Mais la lumière et la chaleur attirent également des visiteurs indésirables. Les clairières ensoleillées créées par les coupes de bois accueillent rapidement des plantes allochtones, les néophytes. Leur expansion est parfois si importante qu’elles supplantent la flore locale. «Avec une exploitation intensive de la forêt, il faut s’attendre à voir débarquer des organismes indésirables», précise Marco Conedera (WSL).

 

Les vieux et les morts sont particulièrement précieux

«Une exploitation renforcée du bois-énergie pourrait avoir une influence négative sur les stocks de vieux bois ou de bois mort», souligne Thibault Lachat (WSL/HAFL Zollikofen) dans sa présentation. Quelque 6000 espèces de plantes, d’animaux et de champignons dépendent en effet de ce type de bois. Un grand nombre de ces organismes sont toujours sur la Liste rouge, bien que la quantité de bois mort ait augmenté au cours des dernières décennies. Moins de peuplements anciens ou d’arbres-habitat, ou des temps de rotation raccourcis peuvent leur faire subir une pression supplémentaire. Pour éviter cela, il faut mettre en œuvre partout des concepts adaptés pour le vieux bois et le bois mort.

Le concept à l’essai

Ulrich Mergner ne peut qu’être d’accord. Dans son exploitation forestière d’Ebrach, un des plus gros producteurs de bois-énergie en Bavière, ce concept porte ses fruits sur 17 000 hectares de hêtraie. Des scarabées ou champignons qui s’étaient raréfiés sont de retour. Pourquoi? D’une part, 7,3 % de la surface ne sont plus exploités et ont se développent de manière naturelle sous forme de réserves naturelles ou d’îlots de sénescence. Par ailleurs, on a laissé sur chaque hectare de forêt 20 à 40 m3  de bois mort ainsi que 10 arbres-habitats ou candidats à l’être. «La dîme payée à la nature est un bon investissement à long terme pour le propriétaire en assurant la préservation des nutriments dans la forêt», assure Ulrich Mergner. Concilier de la sorte économie et écologie est possible presque dans chaque exploitation et permet à la fois de produire du bois local et de maintenir sous nos contrées une nature sauvage.

Un sous-sol sous pression

Le sol des forêts est une plaque tournante de nutriments essentiels pour les organismes de toutes sortes. Elena Havlicek, de l’Office fédéral de l’environnement (OFEV) avertit: «L’exploitation avec des machines lourdes peut provoquer des modifications permanentes de la structure et des organismes du sol». Par exemple, la densification du sol favorise les bactéries émettrices de méthane ainsi que les champignons saprophytes, tout en réduisant les champignons mycorhiziens vitaux pour la croissance des arbres. Pour protéger ce microcosme, il faut poursuivre le chemin, déjà emprunté aujourd’hui, d’une exploitation préservant les sols, même dans le cadre de la transition énergétique.

La parole à la pratique

Après les présentations matinales, les synergies, les conflits et les approches de solutions possibles dans le domaine « Bois-énergie et biodiversité » ont été discutés dans sept ateliers.

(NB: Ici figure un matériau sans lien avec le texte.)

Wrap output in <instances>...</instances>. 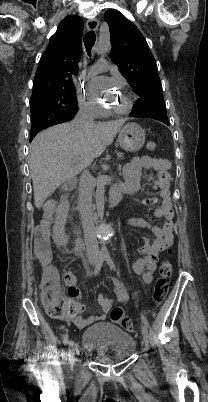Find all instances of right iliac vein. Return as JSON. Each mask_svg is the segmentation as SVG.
Returning <instances> with one entry per match:
<instances>
[{
	"label": "right iliac vein",
	"mask_w": 208,
	"mask_h": 402,
	"mask_svg": "<svg viewBox=\"0 0 208 402\" xmlns=\"http://www.w3.org/2000/svg\"><path fill=\"white\" fill-rule=\"evenodd\" d=\"M97 259L95 257H92L89 259L90 264L94 265L96 263ZM75 345L73 341L69 342V351H68V356H69V361L71 363V365L74 364L75 362Z\"/></svg>",
	"instance_id": "63e3f726"
}]
</instances>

Par exemple, un groupe s’est consacré aux effets de l’exploitation forestière sur la faune sauvage sensible aux dérangements. Un autre a discuté la question de l’optimisation du bilan écologique de l’utilisation du bois-énergie, de la récolte à la combustion à émission réduite, en passant par le transport (le plus court possible). Les participants se sont également intéressés aux piles de bois-énergie en forêt, qui peuvent devenir de véritables pièges mortels pour les coléoptères. Attirés par le bois frais au printemps et en été, d’innombrables coléoptères pondent en effet dans ces piles. Mais le bois est brûlé avant que les larves n’aient pu terminer leur cycle de développement, qui dure souvent plusieurs années. Il serait possible de remédier à ce problème en laissant dans la forêt la couche supérieure de bois, celle qui est souvent la plus densément peuplée.

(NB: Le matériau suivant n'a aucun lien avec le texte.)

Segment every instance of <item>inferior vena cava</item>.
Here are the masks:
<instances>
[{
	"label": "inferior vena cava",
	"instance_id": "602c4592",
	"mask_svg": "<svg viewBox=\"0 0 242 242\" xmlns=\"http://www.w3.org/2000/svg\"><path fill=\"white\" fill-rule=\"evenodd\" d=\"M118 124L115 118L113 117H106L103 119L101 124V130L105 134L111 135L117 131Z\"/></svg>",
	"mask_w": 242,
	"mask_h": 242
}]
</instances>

Les présentations des travaux de groupe en séance plénière ont montré qu’il subsiste encore de nombreuses questions pour l’utilisation du bois-énergie, mais aussi que les synergies entre l’entretien des forêts de protection et la biodiversité pourraient être multipliées.

Une enquête interactive auprès des participants en fin de conférence indique une réelle volonté de concilier la biodiversité et l’exploitation du bois-énergie, mais aussi le désir d’organiser dans deux ans un nouveau Forum WSL Suisse Romande.